Thursday, February 28, 2008

APC metered switches - remote power off

If you've got some old stubborn legacy hardware that sometimes stops working unless you fully unplug it and power it down then you can relate to the pain of having to physically go onsite or call someone else to unplug the device. This clunky but functional arrangement works fine during normal work hours but can be a pain at 10pm on a weekend. My solution was to get some APC metered switches. Give it an IP address and custom name each outlet port to match the device that's plugged into it through the built-in web interface. If you're offsite and you need a reboot, just vpn into work, open a web browser to the APC's IP, and give commands to the individual ports to power down, then 30 seconds later, tell them to power back on.
This also works well for servers if they bluescreen or run into a hardware failure and just won't restart.

And as a unrelated side bonus, the APC switch has an amperage meter which is useful for measuring how many amps those ancient devices are pulling.

Link the APC 7900 Switched PDU series:
http://www.apc.com/products/family/index.cfm?id=70

Saturday, February 23, 2008

Upgrading to Exchange 2007 SP1 with Symantec Mail Security

*UPDATED - Read all updates before trying this - See Below*

I'd been holding off on applying SP1 for Exch 2007 for a while now until I had upgraded my backup exec to version 12 and to see if there were any issues with Symantec Mail Security which I have running on the exchange server.
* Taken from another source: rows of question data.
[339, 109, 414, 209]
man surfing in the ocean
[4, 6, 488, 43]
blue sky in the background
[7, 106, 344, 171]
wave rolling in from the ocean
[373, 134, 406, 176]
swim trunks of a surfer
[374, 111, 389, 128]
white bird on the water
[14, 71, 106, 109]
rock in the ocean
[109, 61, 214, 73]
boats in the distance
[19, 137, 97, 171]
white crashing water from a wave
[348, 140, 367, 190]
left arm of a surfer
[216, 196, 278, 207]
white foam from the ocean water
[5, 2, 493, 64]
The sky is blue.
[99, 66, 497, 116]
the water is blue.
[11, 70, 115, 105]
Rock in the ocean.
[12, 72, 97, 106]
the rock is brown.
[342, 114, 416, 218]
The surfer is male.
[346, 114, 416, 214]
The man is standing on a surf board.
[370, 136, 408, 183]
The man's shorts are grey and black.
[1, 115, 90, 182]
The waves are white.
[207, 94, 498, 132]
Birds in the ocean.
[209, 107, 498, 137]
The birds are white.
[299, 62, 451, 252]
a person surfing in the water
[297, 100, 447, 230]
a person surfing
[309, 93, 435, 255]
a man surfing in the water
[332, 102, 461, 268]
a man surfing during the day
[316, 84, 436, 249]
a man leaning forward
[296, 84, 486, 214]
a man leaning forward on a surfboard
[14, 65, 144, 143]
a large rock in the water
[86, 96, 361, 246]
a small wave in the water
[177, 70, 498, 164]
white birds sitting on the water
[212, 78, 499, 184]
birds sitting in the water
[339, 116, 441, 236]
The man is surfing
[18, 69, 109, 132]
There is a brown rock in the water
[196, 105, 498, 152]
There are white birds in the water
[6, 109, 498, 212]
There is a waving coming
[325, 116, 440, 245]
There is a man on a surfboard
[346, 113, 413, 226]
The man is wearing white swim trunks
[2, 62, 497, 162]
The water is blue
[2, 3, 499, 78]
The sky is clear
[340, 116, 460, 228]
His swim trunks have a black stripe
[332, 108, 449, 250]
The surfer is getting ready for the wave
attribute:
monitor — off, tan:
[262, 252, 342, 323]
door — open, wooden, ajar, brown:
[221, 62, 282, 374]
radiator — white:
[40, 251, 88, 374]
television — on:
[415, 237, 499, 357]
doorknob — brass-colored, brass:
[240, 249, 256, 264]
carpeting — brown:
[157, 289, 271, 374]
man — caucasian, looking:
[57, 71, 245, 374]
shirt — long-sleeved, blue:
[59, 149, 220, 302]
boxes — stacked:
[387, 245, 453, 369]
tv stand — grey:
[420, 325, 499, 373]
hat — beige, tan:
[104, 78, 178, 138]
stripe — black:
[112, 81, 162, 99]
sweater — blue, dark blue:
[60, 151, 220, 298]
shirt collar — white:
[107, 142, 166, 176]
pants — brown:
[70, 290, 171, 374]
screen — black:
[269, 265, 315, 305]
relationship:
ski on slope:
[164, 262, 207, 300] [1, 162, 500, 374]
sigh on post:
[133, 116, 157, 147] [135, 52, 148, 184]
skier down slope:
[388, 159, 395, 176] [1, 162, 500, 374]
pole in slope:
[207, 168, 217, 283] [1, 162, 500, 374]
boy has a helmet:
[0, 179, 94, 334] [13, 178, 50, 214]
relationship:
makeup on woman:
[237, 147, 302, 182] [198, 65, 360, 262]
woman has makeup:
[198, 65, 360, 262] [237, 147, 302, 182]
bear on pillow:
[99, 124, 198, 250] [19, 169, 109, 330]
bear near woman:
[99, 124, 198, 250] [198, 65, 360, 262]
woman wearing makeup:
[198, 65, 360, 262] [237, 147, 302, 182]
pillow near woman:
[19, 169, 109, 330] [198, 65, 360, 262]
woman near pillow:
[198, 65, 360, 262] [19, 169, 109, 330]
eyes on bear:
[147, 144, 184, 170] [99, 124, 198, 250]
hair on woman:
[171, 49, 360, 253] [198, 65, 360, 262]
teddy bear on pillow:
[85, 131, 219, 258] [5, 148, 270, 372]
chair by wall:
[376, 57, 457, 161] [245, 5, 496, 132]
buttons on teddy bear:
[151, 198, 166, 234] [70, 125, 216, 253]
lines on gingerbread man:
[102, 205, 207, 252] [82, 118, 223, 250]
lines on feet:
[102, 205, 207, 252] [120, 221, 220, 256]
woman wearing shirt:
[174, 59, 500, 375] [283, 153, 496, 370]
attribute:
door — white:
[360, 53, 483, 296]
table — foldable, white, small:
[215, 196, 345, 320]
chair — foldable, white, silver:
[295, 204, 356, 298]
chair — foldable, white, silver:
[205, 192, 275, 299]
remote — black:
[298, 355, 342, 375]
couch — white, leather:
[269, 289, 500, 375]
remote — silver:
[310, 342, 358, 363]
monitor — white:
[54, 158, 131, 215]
So after I got BE 12 up and running I figured it was time.

The download of SP1 was much larger than I was expecting as it was around 870MB. In fact after running this upgrade I'm under the impression that it pretty much just reinstalled the whole server while retaining all my settings and data. Make sure you perform the usual precautions like backing up your data and have a recovery plan in place before starting. And of course, stop all antivirus, backup exec, automatic update services, etc prior to starting. (leave the exchange and IIS services running)

The first machine you should upgrade is the server(s) with the Client Access Role installed. During my upgrade, the pre-requisite check failed with a "you must be a member of the exchange organization administrators group" which occured because the user I was installing it as was not a member of the Exchange Organization Group. To remedy this, go into the Exchange Mgmt Console and under Organization, click on Add Exchange Administrator and add in the account you are installing as. Then restart all exchange services for changes to take effect. After the pre-req tests pass, click Next and the upgrade will start. You'll see a lot of disturbing messages like 'uninstalling files', 'pre-compiling binaries', etc and wonder if you're running the right installer or not. Fear not, this is normal behavior for the service pack. My Front-End server took about 17 minutes. (Server specs: Win2k3 x64 SP2, dual 2.0Ghz, 4GB ram)



At this time, I went ahead and re-installed the backup exec agents on the server just as a precaution.

Now with that roaring success beneath our belts, we move onto the back end server. Now if you got that exchange organization admin error earlier, make sure you rebooted the back end server too for changes to take effect. Repeat the same precautions of backup up, stopping unnecessary services, etc.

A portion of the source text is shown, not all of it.